Write down the firing order & draw a line dividing this into 2 groups.
1 2 / 4 3
Start by putting #1 on TDC
Look at # 4’s lifters & teeter them into equal height
Adjust # 1’s lifters
Look at # 3’s lifters & teeter them into equal height
Adjust # 2’s lifters
At this point all cylinders on the left side of the line are adjusted & done. Now focus on the group for teetering that is on the LEFT side, the group that you just adjusted.
Look at # 1’s lifters & teeter them into equal height
Adjust # 4’s liftersLook at # 2’s lifters & teeter them into equal height
Adjust # 3’s lifters ---- Now you are all done
Note From Randy - You can use a flat blade feeler gauge like this one but a stepped feeler gauge works better. Make sure when you are measuring clearances that you are touching both surfaces so you get an accurate reading.
is like the ones like I grew up with. The ones on the right are the modern ones and a little easier to work with as you are only controlling one stepped blade with a handle attached.
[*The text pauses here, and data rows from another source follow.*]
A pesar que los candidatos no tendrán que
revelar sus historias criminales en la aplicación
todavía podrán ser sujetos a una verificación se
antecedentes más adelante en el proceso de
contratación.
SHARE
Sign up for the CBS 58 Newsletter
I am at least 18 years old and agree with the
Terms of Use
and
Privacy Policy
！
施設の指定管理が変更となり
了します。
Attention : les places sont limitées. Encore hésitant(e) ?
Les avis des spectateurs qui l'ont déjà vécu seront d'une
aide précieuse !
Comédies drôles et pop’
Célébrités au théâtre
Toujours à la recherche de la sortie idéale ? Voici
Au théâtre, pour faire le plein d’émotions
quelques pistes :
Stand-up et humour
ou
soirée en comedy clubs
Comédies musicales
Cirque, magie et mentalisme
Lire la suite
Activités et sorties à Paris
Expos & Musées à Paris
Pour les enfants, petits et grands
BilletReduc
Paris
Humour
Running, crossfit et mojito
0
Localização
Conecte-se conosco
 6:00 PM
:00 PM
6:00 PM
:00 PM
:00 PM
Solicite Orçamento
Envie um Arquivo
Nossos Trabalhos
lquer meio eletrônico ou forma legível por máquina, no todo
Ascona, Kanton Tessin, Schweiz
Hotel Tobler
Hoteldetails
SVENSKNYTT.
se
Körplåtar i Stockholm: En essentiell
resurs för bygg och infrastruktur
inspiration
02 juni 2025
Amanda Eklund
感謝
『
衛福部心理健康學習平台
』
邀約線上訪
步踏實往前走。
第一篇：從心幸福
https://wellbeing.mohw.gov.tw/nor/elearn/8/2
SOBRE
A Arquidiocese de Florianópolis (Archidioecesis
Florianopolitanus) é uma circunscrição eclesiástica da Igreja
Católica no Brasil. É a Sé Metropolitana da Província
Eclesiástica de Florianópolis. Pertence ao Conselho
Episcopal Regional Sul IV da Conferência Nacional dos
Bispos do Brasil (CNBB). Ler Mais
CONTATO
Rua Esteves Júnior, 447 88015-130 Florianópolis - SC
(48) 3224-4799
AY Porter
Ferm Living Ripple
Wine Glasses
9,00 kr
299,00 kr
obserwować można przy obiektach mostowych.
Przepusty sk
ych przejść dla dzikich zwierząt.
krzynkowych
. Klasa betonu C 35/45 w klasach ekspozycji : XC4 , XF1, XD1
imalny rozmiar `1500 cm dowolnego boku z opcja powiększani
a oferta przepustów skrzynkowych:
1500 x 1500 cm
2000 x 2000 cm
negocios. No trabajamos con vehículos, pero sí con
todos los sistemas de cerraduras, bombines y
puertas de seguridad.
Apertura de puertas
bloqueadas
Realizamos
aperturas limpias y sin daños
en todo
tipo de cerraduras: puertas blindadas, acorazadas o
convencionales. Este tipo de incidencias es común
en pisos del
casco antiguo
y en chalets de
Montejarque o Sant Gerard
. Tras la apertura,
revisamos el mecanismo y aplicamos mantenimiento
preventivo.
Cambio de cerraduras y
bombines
You can buy this set from your local auto parts store, it is Lisle part number 68050. Thanks Randy
Mike continues...you need no special tools for finding the correct spot to adjust the lifters. Also, you don’t jump around from one cylinder to another adjusting one lifter at a time. Instead you just follow the firing order & adjust BOTH lifters at the same time.
All you need to complete this job is: paper, pin/pencil, a stepped feeler gauge set, and the proper sized wrench.
Randy's final comments....These instructions are pretty simple to follow and in the end it will result in less work and a more accurate job, as compared to adjusting lifters the conventional way one at a time. That should put a smile on your face! I want to again thank Mike for sharing his knowledge.
This is a perfect example of learning from the previous generation and then passing it along to the younger generation. Everyone benefits especially the younger generation who is now able to own drive and maintain an antique vehicle. It makes driving an owning an antique vehicle more enjoyable when you know how things work and how to do the basic maintaince. That builds pride of ownership and you can't get that out of any book!